Environmentally friendly activities that improve incomes help to create a sustainable livelihood. Improving family resources improves school attendance, which reduces early pregnancy for girls and increases the socio-economic prospects of the family’s children. Better incomes means more access to health care, better nutrition and less human-wildlife conflict, an issue often driven by the need for basic resources like food and shelter. Consequently, sustainable livelihoods remain a core component of all of our conservation action plans.
When we think about conservation of chimpanzee habitat, we must take into consideration the people who live there as well. In order for communities to live in balance with their available natural resources, individuals must find methods of receiving income in sustainable manners.
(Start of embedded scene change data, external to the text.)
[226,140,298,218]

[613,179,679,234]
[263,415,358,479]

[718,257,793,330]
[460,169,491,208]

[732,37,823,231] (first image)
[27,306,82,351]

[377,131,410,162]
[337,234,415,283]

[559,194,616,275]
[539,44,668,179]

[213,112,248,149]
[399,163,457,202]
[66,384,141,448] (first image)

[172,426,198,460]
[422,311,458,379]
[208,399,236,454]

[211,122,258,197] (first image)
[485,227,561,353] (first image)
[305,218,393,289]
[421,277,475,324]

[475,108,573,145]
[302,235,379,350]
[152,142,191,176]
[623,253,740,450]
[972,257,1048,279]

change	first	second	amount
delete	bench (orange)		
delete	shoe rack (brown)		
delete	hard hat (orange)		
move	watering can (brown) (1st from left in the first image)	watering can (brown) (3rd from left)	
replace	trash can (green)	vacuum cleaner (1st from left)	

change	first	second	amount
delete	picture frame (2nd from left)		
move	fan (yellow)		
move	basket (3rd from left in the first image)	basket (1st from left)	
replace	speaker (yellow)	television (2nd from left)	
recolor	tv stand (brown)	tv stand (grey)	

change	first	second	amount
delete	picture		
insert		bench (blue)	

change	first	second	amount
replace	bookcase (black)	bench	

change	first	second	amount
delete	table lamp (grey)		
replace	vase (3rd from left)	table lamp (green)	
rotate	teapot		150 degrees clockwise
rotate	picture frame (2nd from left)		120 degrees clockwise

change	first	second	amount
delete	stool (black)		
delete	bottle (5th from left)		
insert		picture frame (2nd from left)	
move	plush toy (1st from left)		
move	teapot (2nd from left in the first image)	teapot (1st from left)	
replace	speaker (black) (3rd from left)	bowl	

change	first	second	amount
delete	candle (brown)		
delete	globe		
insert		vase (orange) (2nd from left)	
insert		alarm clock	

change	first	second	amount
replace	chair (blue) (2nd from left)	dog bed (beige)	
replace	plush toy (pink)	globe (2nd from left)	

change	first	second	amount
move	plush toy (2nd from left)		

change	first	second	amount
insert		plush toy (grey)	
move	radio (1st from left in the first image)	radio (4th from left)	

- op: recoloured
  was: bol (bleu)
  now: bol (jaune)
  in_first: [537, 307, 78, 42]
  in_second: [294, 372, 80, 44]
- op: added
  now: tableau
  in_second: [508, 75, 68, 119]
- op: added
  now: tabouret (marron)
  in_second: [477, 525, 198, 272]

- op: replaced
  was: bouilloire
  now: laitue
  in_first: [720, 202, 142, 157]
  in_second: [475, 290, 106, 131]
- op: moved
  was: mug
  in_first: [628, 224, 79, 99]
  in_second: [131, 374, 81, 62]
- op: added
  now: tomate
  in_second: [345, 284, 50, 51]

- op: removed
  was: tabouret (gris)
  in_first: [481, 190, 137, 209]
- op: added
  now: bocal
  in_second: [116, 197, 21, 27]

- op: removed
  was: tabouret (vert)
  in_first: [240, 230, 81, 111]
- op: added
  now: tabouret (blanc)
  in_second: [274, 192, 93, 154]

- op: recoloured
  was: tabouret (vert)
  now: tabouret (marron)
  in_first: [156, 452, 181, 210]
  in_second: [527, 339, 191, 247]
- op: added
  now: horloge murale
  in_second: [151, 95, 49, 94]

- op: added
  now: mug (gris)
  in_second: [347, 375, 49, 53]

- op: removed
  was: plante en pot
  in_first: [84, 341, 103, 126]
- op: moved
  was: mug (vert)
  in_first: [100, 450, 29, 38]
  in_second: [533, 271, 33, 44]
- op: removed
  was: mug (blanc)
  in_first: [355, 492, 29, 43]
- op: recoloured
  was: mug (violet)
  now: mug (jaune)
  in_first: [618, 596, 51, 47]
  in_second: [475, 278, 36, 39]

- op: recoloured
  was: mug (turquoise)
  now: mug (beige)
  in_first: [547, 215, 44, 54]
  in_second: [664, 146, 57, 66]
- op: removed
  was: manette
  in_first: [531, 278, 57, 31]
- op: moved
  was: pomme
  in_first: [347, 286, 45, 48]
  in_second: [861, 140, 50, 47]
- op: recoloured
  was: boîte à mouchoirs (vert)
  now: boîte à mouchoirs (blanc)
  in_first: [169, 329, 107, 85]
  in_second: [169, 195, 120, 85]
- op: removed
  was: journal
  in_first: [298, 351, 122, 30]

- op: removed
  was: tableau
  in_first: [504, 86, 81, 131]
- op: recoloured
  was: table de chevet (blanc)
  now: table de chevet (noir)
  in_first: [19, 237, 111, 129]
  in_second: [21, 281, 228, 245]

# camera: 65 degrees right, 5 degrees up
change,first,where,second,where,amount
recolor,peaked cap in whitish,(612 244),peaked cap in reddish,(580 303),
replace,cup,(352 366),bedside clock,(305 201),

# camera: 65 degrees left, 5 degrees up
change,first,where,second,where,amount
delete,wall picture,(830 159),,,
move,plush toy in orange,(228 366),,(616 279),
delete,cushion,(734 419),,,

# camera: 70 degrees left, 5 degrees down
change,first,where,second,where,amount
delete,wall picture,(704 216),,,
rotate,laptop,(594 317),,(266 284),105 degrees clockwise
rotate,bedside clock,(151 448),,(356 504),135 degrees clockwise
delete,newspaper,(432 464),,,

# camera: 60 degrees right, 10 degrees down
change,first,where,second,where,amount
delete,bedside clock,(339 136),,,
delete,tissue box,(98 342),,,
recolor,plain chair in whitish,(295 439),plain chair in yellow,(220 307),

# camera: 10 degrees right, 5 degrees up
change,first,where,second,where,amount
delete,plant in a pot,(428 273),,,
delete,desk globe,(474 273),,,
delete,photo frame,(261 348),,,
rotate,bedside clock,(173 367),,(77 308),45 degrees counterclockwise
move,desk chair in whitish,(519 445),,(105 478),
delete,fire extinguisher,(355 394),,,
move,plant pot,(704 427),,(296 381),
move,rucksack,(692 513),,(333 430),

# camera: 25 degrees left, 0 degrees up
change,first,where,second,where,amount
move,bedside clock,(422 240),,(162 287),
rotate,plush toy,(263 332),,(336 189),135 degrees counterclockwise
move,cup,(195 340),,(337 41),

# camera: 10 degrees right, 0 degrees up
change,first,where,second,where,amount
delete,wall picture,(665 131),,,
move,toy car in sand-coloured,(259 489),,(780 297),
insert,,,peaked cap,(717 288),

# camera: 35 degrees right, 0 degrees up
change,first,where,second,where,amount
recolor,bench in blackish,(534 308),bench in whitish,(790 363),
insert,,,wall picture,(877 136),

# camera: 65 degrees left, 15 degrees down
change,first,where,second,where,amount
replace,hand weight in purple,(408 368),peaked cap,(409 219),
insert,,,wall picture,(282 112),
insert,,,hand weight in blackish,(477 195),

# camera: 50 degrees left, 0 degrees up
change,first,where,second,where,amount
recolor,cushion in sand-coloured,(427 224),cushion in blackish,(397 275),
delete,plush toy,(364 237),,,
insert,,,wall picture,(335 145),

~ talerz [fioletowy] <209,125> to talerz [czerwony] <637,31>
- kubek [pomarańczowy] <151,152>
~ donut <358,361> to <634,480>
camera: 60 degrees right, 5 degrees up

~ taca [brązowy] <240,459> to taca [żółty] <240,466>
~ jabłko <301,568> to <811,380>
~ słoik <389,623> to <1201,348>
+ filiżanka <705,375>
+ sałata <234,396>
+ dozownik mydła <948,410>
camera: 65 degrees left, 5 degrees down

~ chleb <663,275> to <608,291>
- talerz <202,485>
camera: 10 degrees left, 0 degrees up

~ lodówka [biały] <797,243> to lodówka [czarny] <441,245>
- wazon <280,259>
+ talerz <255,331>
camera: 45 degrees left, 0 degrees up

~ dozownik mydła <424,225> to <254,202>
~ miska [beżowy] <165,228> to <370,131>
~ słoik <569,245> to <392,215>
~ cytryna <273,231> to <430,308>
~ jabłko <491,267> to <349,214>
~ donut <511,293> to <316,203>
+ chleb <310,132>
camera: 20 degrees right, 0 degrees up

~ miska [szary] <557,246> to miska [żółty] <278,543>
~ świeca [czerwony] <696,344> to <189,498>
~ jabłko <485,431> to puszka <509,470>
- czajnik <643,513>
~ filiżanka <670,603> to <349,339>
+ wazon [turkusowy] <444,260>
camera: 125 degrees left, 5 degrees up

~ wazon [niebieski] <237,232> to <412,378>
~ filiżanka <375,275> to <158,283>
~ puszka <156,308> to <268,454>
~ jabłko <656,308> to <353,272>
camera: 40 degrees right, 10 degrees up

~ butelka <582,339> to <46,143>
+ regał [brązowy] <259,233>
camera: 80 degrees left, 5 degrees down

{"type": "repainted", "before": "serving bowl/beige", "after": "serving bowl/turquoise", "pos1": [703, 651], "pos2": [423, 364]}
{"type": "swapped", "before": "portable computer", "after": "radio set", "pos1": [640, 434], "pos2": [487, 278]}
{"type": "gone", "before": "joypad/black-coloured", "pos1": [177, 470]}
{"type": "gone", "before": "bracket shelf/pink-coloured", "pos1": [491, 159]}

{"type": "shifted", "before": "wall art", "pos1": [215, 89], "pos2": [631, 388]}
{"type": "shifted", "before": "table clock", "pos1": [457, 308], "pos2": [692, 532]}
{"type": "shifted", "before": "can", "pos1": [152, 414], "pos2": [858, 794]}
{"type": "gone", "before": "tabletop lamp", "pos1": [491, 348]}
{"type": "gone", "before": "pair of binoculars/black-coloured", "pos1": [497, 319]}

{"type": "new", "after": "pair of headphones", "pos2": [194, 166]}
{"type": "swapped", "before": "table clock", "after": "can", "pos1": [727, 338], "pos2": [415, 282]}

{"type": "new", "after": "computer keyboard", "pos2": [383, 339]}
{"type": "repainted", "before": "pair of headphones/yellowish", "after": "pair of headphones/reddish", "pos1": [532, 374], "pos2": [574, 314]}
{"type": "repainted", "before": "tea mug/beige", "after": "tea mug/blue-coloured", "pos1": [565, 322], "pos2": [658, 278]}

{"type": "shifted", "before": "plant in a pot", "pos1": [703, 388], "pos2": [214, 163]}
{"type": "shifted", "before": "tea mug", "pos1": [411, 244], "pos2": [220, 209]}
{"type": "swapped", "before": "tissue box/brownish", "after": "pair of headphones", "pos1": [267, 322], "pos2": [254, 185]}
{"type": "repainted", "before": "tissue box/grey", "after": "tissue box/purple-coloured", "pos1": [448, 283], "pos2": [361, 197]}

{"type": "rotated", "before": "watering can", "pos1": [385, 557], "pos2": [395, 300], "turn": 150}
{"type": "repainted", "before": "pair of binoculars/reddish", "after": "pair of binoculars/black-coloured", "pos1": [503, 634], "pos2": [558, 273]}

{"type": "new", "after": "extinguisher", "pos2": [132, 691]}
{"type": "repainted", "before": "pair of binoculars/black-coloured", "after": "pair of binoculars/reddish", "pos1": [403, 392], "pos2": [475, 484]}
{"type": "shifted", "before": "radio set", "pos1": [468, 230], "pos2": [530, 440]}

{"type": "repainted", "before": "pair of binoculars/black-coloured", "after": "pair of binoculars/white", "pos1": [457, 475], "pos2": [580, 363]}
Improving livelihoods while protecting the environment ensures that communities can continue to thrive for decades to come, which is essential to our community-centered conservation approach.
The well-being of people and the environment already go hand in hand, and centering community economic enterprises around this understanding helps communities increase their desire and ability to use natural resources sustainably and responsibly. As a community’s knowledge of the relationship between their well-being and the well-being of the environment increases, the propensity of those who exploit the land and its wildlife for economic gain will subsequently decrease, thereby helping extinguish threats to apes and their habitats both indirectly and directly.